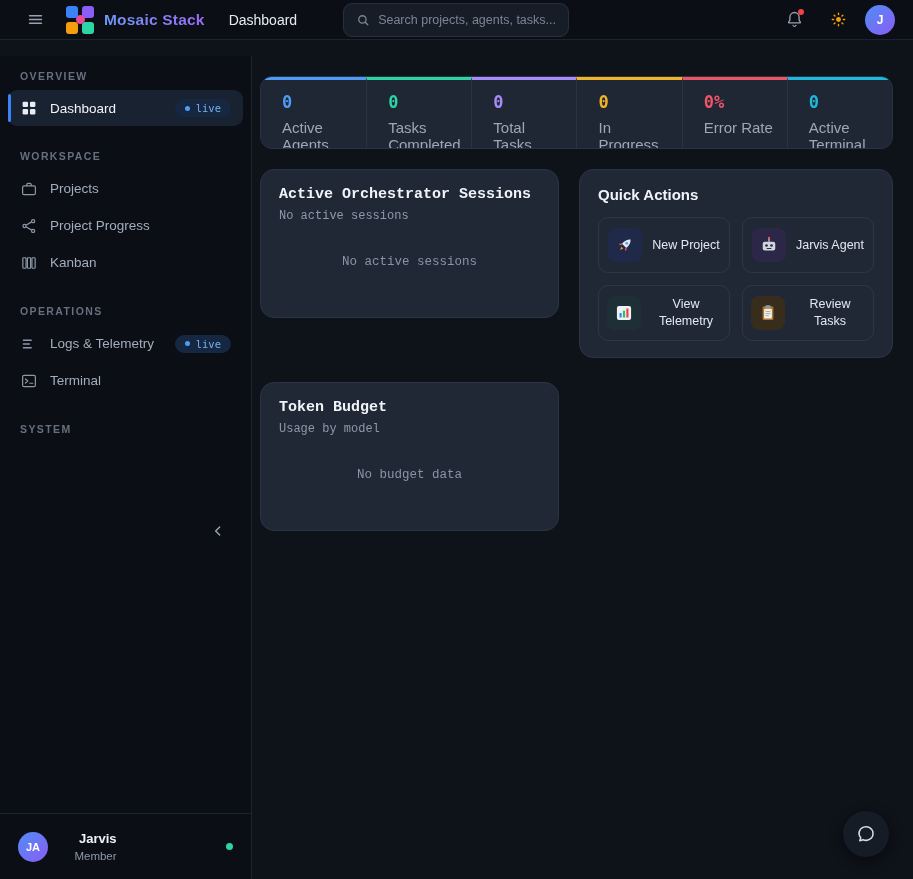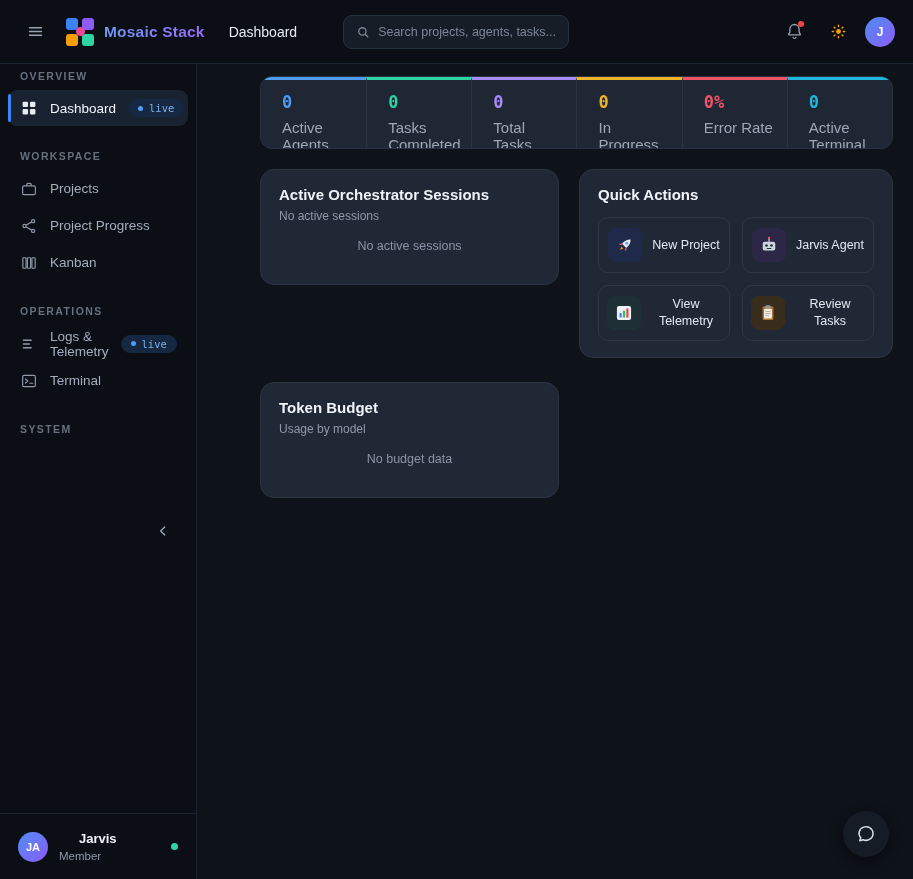--- a/index.html
+++ b/index.html
@@ -7,21 +7,21 @@
   body {
     background:#0e1219;
     font-family:"Liberation Sans", sans-serif;
     color:#eef2f8;
     position:relative;
   }
   .mono { font-family:"DejaVu Sans Mono", monospace; }
 
   
   .header {
-    position:fixed; top:0; left:0; right:0; height:64px;
+    position:fixed; top:0; left:0; right:0; height:40px;
     background:#0b0e14; border-bottom:1px solid #1b2330;
     display:flex; align-items:center; padding:0 18px; z-index:20;
   }
   .icon-btn {
     background:none; border:none; color:#97a1b1; cursor:pointer;
     width:34px; height:34px; display:flex; align-items:center; justify-content:center;
     border-radius:8px; position:relative; flex:0 0 auto;
   }
   .logo { width:28px; height:28px; position:relative; margin-left:14px; flex:0 0 auto; }
   .logo .sq { position:absolute; width:12px; height:12px; border-radius:3px; }
@@ -52,21 +52,21 @@
   .sun { color:#f59e0b; }
   .avatar {
     width:30px; height:30px; border-radius:50%; border:none; cursor:pointer;
     background:linear-gradient(135deg,#4f8df5,#8b5cf6);
     color:#fff; font-size:12px; font-weight:700;
     display:flex; align-items:center; justify-content:center;
   }
 
   
   .sidebar {
-    position:fixed; top:56px; left:0; bottom:0; width:197px;
+    position:fixed; top:56px; left:0; bottom:0; width:252px;
     background:#0b0e14; border-right:1px solid #1b2330; z-index:10;
     padding-top:14px;
   }
   .section { margin-bottom:24px; }
   .section-label {
     padding:0 20px; font-size:10.5px; font-weight:700; letter-spacing:1.4px;
     color:#66707f; margin-bottom:8px;
   }
   .nav-item {
     display:flex; align-items:center; gap:12px; height:37px; margin:0 8px;
@@ -96,21 +96,21 @@
     border-top:1px solid #1b2330; display:flex; align-items:center;
     padding:0 18px; gap:11px;
   }
   .side-user .u-avatar {
     width:30px; height:30px; border-radius:50%;
     background:linear-gradient(135deg,#4f8df5,#8b5cf6);
     color:#fff; font-size:11px; font-weight:700;
     display:flex; align-items:center; justify-content:center; flex:0 0 auto;
   }
   .u-name { font-size:13px; font-weight:700; color:#eef2f8;margin-left:20px; }
-  .u-role { font-size:11.5px; color:#8e99a9; margin-top:4px; }
+  .u-role { font-size:11.5px; color:#8e99a9; margin-top:4px;text-align:right; }
   .online-dot { margin-left:auto; width:7px; height:7px; border-radius:50%; }
 
   
   .main { margin-left:240px; padding:76px 20px 20px 20px; height:879px; }
   .stats {
     display:grid; grid-template-columns:repeat(6,1fr);
     border:1px solid #2a3342; border-radius:12px; overflow:hidden;
     background:#1f2734; margin-bottom:20px;
   }
   .stat-cell {
@@ -122,21 +122,21 @@
   .stat-label { font-size:15px; color:#9da7b6; margin-top:7px; }
 
   .grid2 {
     display:grid; grid-template-columns:1fr 1.05fr; column-gap:20px; row-gap:24px;
     align-items:start;
   }
   .card {
     background:#202836; border:1px solid #2b3443; border-radius:14px;
     padding:16px 18px; display:flex; flex-direction:column;
   }
-  .card.h150 { height:116px; }
+  .card.h150 { height:149px;font-family:Liberation Mono, monospace; }
   .card-title { font-size:15px; font-weight:700; color:#f0f3f8; }
   .card-sub { font-size:12px; color:#8e99a9; margin-top:6px; }
   .empty-state {
     flex:1; display:flex; align-items:center; justify-content:center;
     font-size:12.5px; color:#8a94a6;
   }
 
   .qa-grid { margin-top:14px; display:grid; grid-template-columns:1fr 1fr; gap:12px; }
   .qa-btn {
     height:56px; border:1px solid #2e3747; background:transparent; border-radius:10px;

_ _ _ _ _ _ _

Starting at the line with "margin-top:14px; display:grid; grid-template-columns:1fr", copy each line through the end of the data, both ends included, and give nothing else.

   .qa-grid { margin-top:14px; display:grid; grid-template-columns:1fr 1fr; gap:12px; }
   .qa-btn {
     height:56px; border:1px solid #2e3747; background:transparent; border-radius:10px;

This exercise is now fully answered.